### QUÉ HACER
1) Enumera todas las personas que el texto sobre la diplomacia catalana menciona por su nombre.
2) Prosigue el texto sobre la diplomacia catalana a partir de su última oración.

### TEXTO MOSTRADO
++++++++
La diplomacia catalana
El 6 de julio de 1713, poco después de la evacuación austriacista, la Conferencia de los Tres Comunes (el equivalente al Parlamento) debatía la postura de Catalunya en aquel nuevo escenario. En aquella votación, los partidarios de la resistencia a ultranza ganaron por 75 votos, contra los 45 de los partidarios de negociar una capitulación honrosa. La historiografía romántica catalana ha querido ver que aquella votación era un acto de patriotismo: la rauxa se imponía al seny. Sin embargo, lo cierto es que los arrebatados tenían una sólida estrategia: iniciar una guerra diplomática que tenía que desatascar Utrecht. La confianza en que se depositó en esta estrategia es la primera prueba de que, en Utrecht, liquidar el conflicto bélico no era la prioridad.
La moribunda Ana
La reina Ana, la que había promovido el Tratado de Génova (1705) y la que había bendecido el Tratado de Utrecht (1713), se estaba muriendo sin descendencia. No obstante, en Westminster ya lo habían previsto; y pocos meses después del Tratado de Utrecht y pocos meses antes de la muerte de la reina, habían nombrado sucesor a un pariente de la moribunda Ana: Jorge de Hannover, que residía en los Países Bajos. En este punto, la diplomacia catalana obtendría su primer éxito: los embajadores catalanes Felip de Ferran (en la Haya) y Pau Ignasi de Dalmases (en Londres) negociaron y obtuvieron el compromiso del futuro rey Jorge de respetar los acuerdos de Génova. La segunda prueba de que Utrecht no tenía como prioridad liquidar el conflicto.
El reloj de Westminster
Pero la materialización de aquella acción diplomática, que dependía de la coronación de Jorge, fue boicoteada por el gobierno tory —conservador— de Londres. Las simpatías (digamos los intereses) de Jorge por la causa catalana no eran ningún secreto, pero los tories prefirieron jugar con los tempos —que controlaban perfectamente— antes que impedir la coronación del Hannover; es decir, provocar un monumental escándalo y desestabilizar el país. La reina Ana moría el 1 de agosto de 1714, cuarenta y tres días antes de la caída de Barcelona; tiempo suficiente para enviar una fuerza naval que habría reabierto la guerra. Pero Westminster ralentizaría los trámites de la coronación de Jorge I hasta el 18 de septiembre de 1714, cuando ya se tenía conocimiento de que Barcelona había capitulado.
A toro pasado
Con todo eso, podemos afirmar que la derrota catalana no se produjo el 12 de septiembre de 1714 (el día 11 la guerra estaba bien viva, y se combatió dentro de Barcelona, calle a calle y casa a casa). La derrota catalana definitiva se certificó en Londres el 18 de septiembre de 1714. El día que Jorge I fue coronado, ya era público que Barcelona había capitulado. Hacía, tan sólo, seis días. Y la acción armada (el envío de un potente grupo naval) que, con anterioridad, habían previsto el nuevo rey de Inglaterra y los embajadores catalanes fue desestimada por el mismo Hannover, argumentando que, en aquel nuevo escenario, no había ninguna posibilidad de que el ataque naval inglés obtuviera colaboración desde tierra. Los tories ganaban y Catalunya perdía.
++++++++
### FILAS LISTADAS
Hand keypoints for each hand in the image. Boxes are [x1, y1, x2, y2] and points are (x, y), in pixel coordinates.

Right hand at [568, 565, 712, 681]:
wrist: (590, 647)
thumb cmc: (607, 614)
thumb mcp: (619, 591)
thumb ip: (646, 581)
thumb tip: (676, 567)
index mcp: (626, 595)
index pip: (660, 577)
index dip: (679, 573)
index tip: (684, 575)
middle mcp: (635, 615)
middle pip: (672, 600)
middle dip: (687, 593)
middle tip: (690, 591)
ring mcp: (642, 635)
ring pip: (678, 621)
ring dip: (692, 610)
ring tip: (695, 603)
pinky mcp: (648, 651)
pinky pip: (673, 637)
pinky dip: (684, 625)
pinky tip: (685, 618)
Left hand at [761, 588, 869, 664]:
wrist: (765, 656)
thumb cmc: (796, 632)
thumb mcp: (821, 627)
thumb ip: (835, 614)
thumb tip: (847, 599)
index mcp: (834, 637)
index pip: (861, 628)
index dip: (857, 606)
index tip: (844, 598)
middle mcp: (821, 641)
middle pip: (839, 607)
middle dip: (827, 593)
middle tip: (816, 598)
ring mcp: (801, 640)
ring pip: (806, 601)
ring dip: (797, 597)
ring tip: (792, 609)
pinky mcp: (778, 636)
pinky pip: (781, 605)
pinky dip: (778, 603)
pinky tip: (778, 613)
++++++++
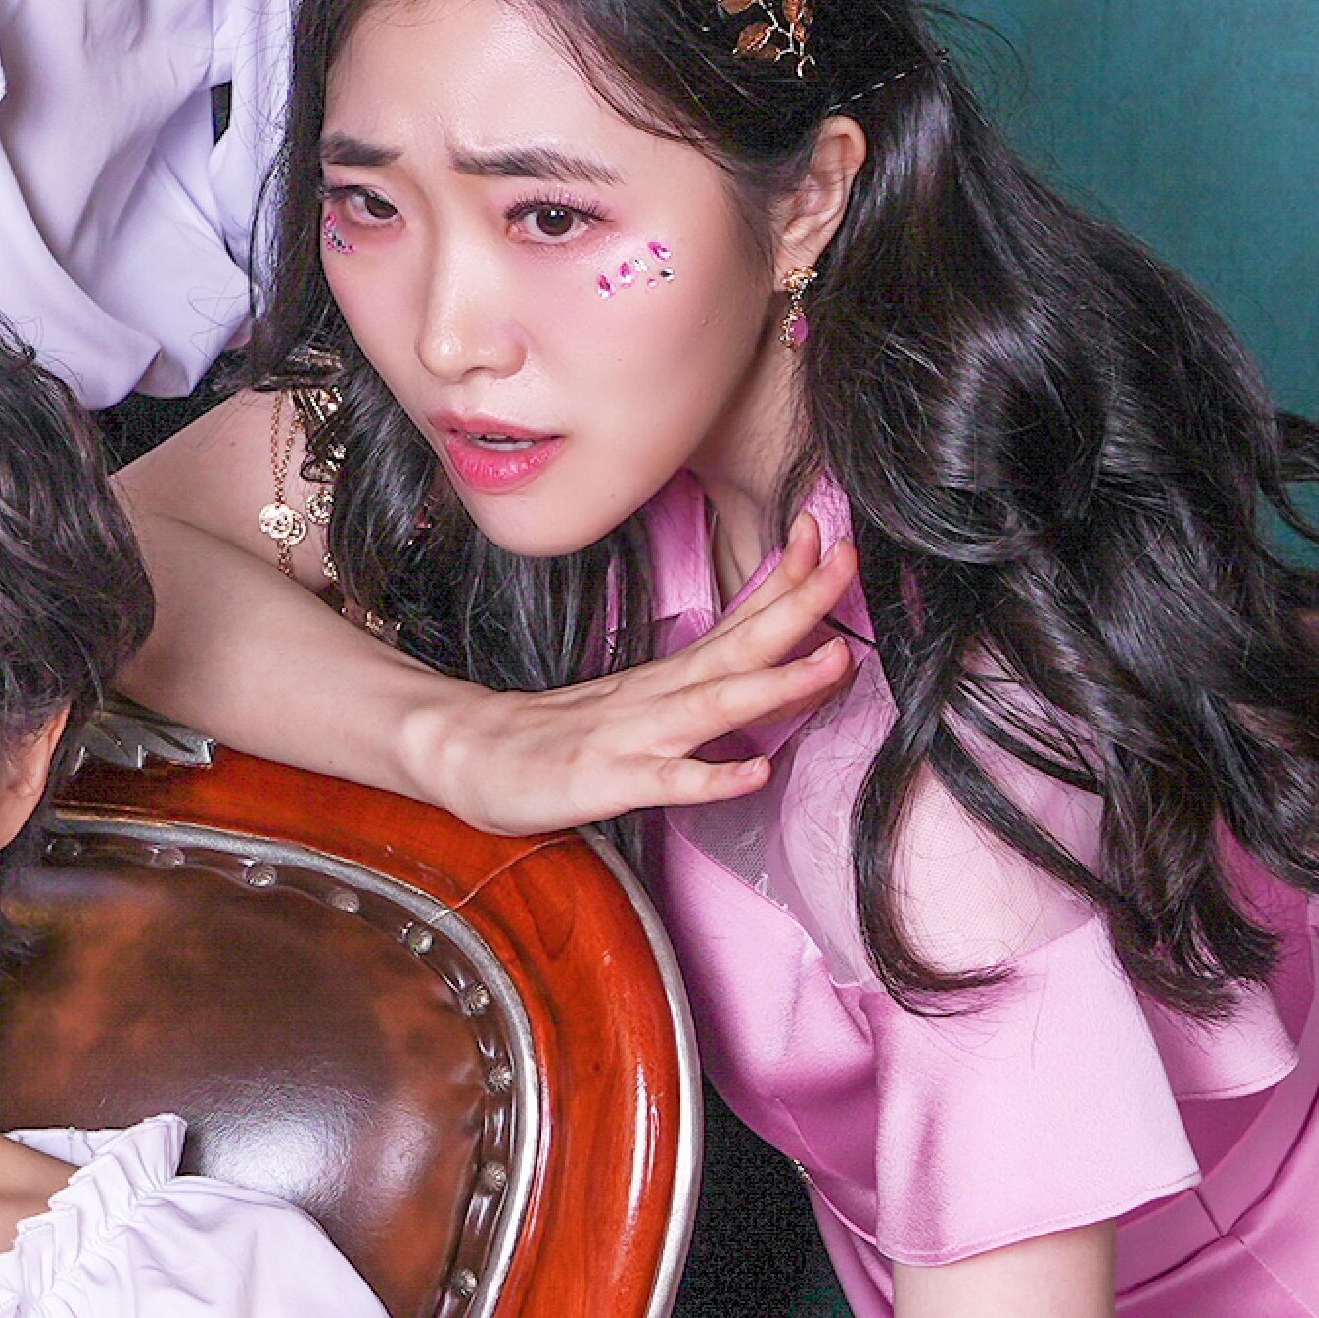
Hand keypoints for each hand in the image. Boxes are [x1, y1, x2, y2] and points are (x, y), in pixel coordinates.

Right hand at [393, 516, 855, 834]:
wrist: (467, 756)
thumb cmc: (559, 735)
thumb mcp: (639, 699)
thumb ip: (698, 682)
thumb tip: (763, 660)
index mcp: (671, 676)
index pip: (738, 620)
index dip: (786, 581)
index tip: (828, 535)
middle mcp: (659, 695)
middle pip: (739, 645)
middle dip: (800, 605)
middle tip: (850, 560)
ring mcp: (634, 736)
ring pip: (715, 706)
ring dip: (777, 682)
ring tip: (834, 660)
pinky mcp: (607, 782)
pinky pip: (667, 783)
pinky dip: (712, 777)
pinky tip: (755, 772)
++++++++
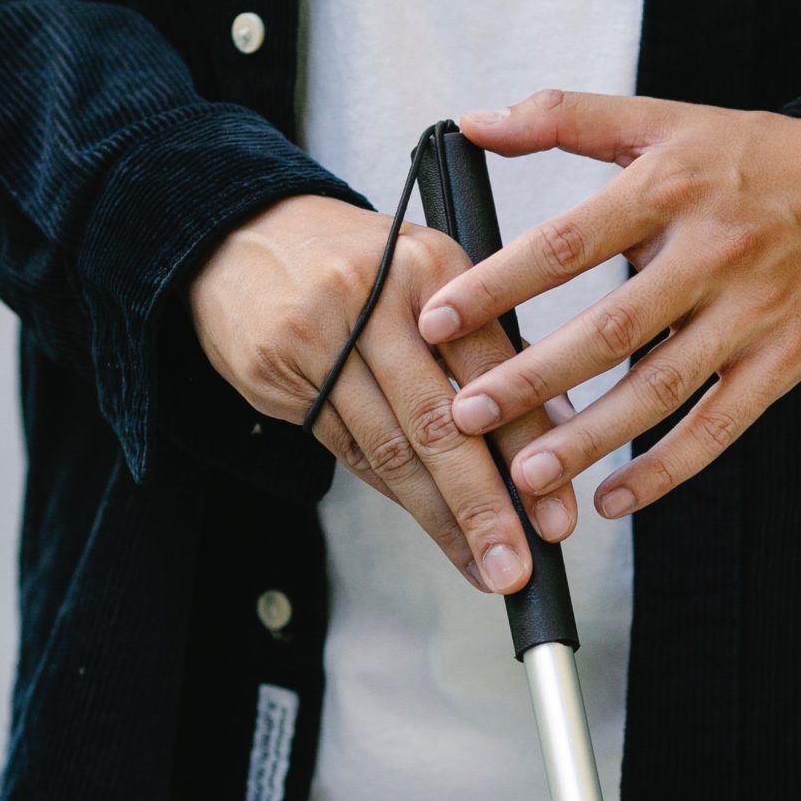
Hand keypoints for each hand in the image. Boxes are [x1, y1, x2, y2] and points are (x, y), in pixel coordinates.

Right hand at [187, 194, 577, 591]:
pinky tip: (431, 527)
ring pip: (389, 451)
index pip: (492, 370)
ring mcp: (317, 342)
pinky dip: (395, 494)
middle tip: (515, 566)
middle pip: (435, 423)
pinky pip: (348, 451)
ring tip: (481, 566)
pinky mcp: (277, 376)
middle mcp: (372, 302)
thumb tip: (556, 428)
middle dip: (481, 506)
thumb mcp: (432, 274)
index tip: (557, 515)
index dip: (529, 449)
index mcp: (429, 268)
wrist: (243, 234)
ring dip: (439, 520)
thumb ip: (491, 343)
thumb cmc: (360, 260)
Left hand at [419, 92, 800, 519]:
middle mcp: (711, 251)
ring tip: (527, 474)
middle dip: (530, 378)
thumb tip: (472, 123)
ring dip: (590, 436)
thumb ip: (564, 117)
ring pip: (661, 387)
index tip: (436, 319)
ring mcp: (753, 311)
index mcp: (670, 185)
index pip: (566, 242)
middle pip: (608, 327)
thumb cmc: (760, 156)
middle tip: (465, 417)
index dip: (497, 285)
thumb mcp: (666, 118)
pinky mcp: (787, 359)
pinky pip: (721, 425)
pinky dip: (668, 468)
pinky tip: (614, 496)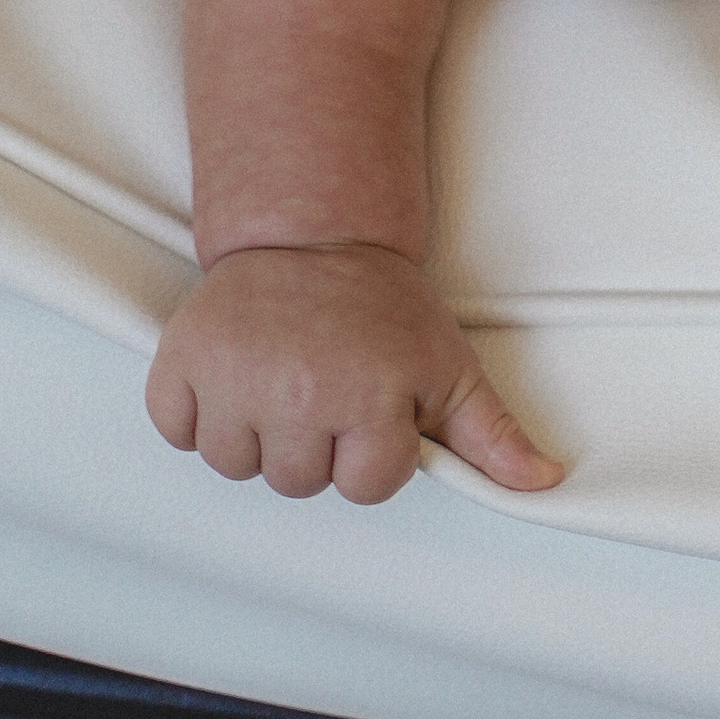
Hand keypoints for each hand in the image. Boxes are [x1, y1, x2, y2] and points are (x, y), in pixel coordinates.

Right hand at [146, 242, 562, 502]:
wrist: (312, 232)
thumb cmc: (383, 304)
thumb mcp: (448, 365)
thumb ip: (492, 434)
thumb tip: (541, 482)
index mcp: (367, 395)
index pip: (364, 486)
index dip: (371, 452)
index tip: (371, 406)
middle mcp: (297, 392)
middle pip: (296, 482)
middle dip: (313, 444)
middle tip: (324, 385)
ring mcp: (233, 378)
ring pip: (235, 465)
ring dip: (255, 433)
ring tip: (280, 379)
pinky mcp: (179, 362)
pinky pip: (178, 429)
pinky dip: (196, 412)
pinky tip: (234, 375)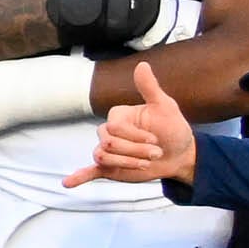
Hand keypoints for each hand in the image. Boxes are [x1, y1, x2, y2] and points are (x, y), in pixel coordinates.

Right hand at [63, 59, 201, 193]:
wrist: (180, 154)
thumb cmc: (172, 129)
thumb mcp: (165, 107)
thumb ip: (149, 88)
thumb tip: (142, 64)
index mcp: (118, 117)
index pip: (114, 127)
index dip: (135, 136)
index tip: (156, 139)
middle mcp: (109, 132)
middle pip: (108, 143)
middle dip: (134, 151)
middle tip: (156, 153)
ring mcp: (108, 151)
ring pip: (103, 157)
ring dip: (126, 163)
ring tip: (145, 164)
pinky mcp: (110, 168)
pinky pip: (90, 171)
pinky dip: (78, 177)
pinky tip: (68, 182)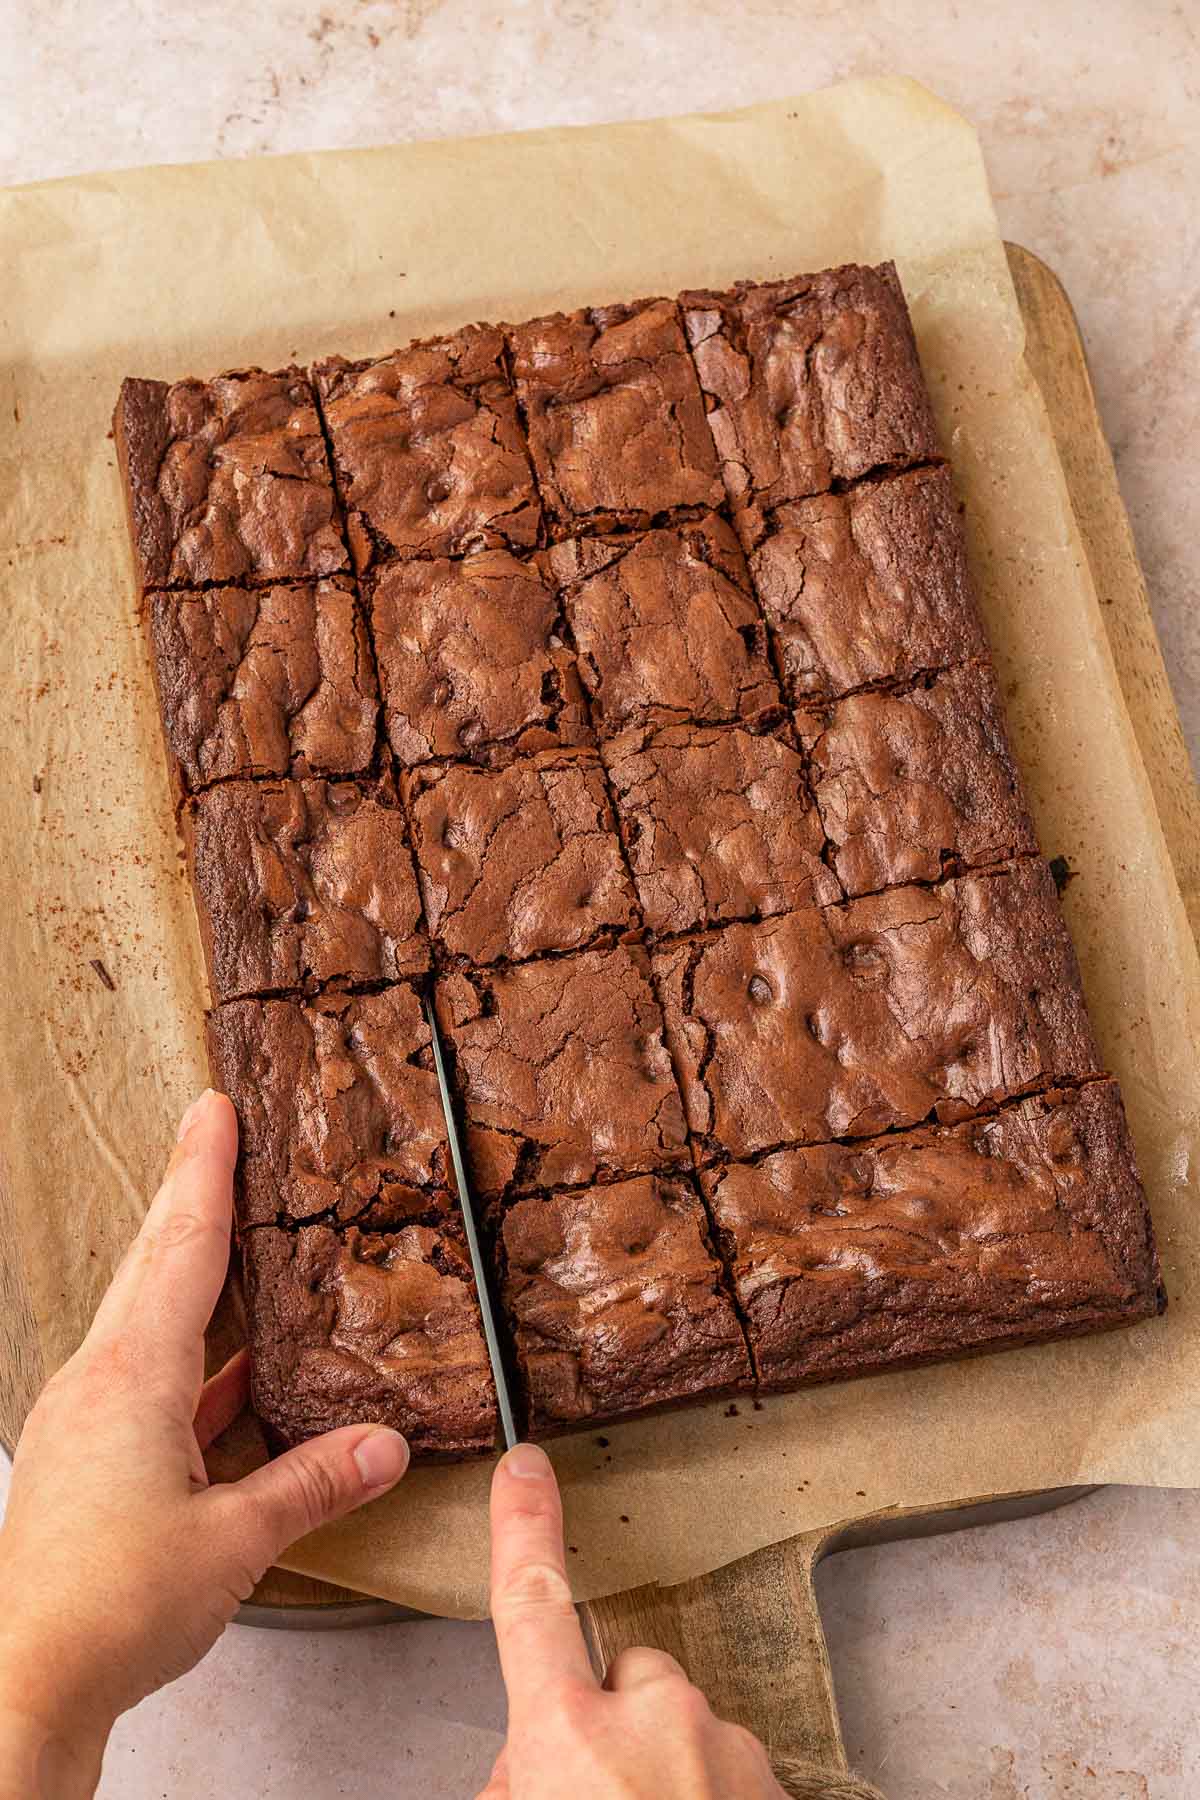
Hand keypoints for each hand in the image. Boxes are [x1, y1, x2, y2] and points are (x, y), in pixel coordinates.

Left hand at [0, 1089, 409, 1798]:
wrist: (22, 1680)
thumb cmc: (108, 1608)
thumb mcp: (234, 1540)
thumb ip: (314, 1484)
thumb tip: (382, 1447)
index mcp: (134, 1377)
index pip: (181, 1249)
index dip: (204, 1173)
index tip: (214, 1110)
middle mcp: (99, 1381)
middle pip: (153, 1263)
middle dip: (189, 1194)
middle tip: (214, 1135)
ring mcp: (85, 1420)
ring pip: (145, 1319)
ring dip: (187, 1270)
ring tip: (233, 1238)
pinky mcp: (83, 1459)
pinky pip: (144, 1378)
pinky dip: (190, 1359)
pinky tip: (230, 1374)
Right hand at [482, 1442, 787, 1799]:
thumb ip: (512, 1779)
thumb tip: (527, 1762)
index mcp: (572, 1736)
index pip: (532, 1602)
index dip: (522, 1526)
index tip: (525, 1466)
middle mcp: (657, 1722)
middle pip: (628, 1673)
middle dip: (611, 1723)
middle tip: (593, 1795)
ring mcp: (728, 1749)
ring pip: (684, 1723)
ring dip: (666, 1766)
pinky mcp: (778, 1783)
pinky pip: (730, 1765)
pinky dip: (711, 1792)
++++++++
### RESPUESTAS ESCRITAS
1) La reina Ana, Jorge de Hannover (Jorge I), Felip de Ferran y Pau Ignasi de Dalmases.

2)
La corrupción 'tory'
Para entender la posición tory sólo hay que echar un vistazo a las cláusulas de Utrecht. La postura tory con relación al conflicto sucesorio español era pública y clara: abandonar la lucha —lo antes posible— a cambio de compensaciones territoriales y económicas. De hecho, esta había sido la predicación que los había llevado al poder (1710). Versalles lo sabía y cultivó a propósito la complicidad tory. Además de Gibraltar, Menorca y algunas plazas en el Caribe, los ingleses obtuvieron el asiento de negros, la parte del león del negocio colonial hispánico. El asiento no pasó a la Corona británica, sino, sorprendentemente, a una compañía mercantil privada, participada y presidida... (¡oh, sorpresa!) por Henry Saint John, vizconde de Bolingbroke... ¡y primer ministro de Inglaterra!
El caso de los catalanes, ¿una reivindicación de la dignidad inglesa o una simple arma arrojadiza?
El asiento de negros era el monopolio del negocio de la esclavitud en las colonias hispánicas de América. Era de titularidad real, y los monarcas hispánicos cedían su explotación, anualmente y por subasta, a un particular generalmente de naturaleza castellana. Y si bien es cierto que la cesión de aquel negocio a la empresa de Bolingbroke era temporal (por cincuenta años) y parcial (unos barcos al año) causó una gran indignación al Partido Whig —liberales—, que se sentían excluidos de aquel coto. A partir de 1714, los Whig desplegaron una intensa campaña contra los tories, pero, reveladoramente, no se centró en este hecho, sino en el incumplimiento del Tratado de Génova. Se publicaba con el título La deplorable historia de los catalanes.
El celebrado sentido inglés de la praxis
El porqué de esta omisión se explica por la gran importancia que tenía aquel hecho: la cesión del asiento de ngros era el primer gran agujero provocado en el monopolio castellano en la América hispánica, que anunciaba el fin de este sistema. Por lo tanto, la estrategia Whig —las clases mercantiles inglesas, arquitectas del Tratado de Génova— había decidido criticar la forma en que se había obtenido, y no el contenido en sí (el asiento a cambio de renunciar a los compromisos internacionales). La estrategia dio los resultados esperados, y en 1715 los Whig obtenían la mayoría en Westminster y formaban gobierno. Sobre el papel, era el momento de recuperar los acuerdos de Génova, pero, reveladoramente, hicieron suyo el pretexto de Jorge I. Los Whig ganaban y Catalunya perdía.
Sarah Churchill
No se sabe hasta qué punto la cesión del asiento de negros era una bomba de relojería que los negociadores franceses habían preparado con el propósito de desestabilizar Inglaterra. Pero lo que sí que es seguro es que aquella maniobra que, a satisfacción de los Whig, hundiría a los tories durante una buena temporada, haría buena la cita —el origen de la cual se atribuye a Winston Churchill— "Inglaterra no tiene amigos ni enemigos, sólo tiene intereses". Por cierto, y a título anecdótico (o no), Sarah Churchill (partidaria de la causa catalana y antepasada directa de Winston Churchill) fue la personalidad más poderosa de Inglaterra hasta que los tories provocaron su caída (1708).